Screenplay Shake Up Means New Predictions

We warned everyone to not "lock" up any screenplay predictions too early, especially when the provenance of a screenplay is confusing, and our warnings were not in vain. The Academy has rejected the campaigns of Loving and Moonlight as "Originals" and they have been moved to the "Adapted" category. Both had made no secret that they were inspired by other works, despite their Original campaigns.

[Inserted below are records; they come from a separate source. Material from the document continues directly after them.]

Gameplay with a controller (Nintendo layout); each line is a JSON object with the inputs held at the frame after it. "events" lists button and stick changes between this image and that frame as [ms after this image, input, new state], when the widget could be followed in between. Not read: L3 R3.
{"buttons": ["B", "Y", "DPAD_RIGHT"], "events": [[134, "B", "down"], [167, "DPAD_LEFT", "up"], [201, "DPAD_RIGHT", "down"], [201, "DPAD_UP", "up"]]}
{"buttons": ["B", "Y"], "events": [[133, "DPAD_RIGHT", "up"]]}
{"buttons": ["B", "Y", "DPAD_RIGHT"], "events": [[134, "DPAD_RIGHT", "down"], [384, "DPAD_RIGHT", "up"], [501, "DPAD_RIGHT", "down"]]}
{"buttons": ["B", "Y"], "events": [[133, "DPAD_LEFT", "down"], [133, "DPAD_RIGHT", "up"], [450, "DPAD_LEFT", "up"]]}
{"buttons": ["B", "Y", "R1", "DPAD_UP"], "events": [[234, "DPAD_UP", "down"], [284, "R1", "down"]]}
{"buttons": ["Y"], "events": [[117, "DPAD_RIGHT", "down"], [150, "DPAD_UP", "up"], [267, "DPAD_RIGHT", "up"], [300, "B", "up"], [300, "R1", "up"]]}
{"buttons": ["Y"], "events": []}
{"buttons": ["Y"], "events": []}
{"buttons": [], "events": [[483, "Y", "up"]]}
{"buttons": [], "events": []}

Loving is partially based on the documentary The Loving Story (2011) and Moonlight on an unproduced play (of sorts -- though now the playwright is saying it never was intended as a play... which makes the situation yet more confusing) called "In Moonlight Black Boys Look Blue". Regardless, the murkiness was enough for the Academy to cry foul on their preferred Original designations.  (If only the Academy's acting branch would play this kind of interference when obviously lead acting roles like Rooney Mara in Carol or Hugh Grant in Florence Foster Jenkins or dozens of others in recent years claimed "supporting" designation.)

Prior to this Academy ruling, the Original Screenplay competition looked enormously competitive with a nail-biting battle between Manchester by the Sea and Moonlight for the gold. Now both movies -- arguably the two biggest critical darlings of the year -- have a clearer shot at a win but it does make the competition for the other four nominations in each category more exciting and open. Both charts have been updated accordingly. Which screenplays do you think benefit from this ruling?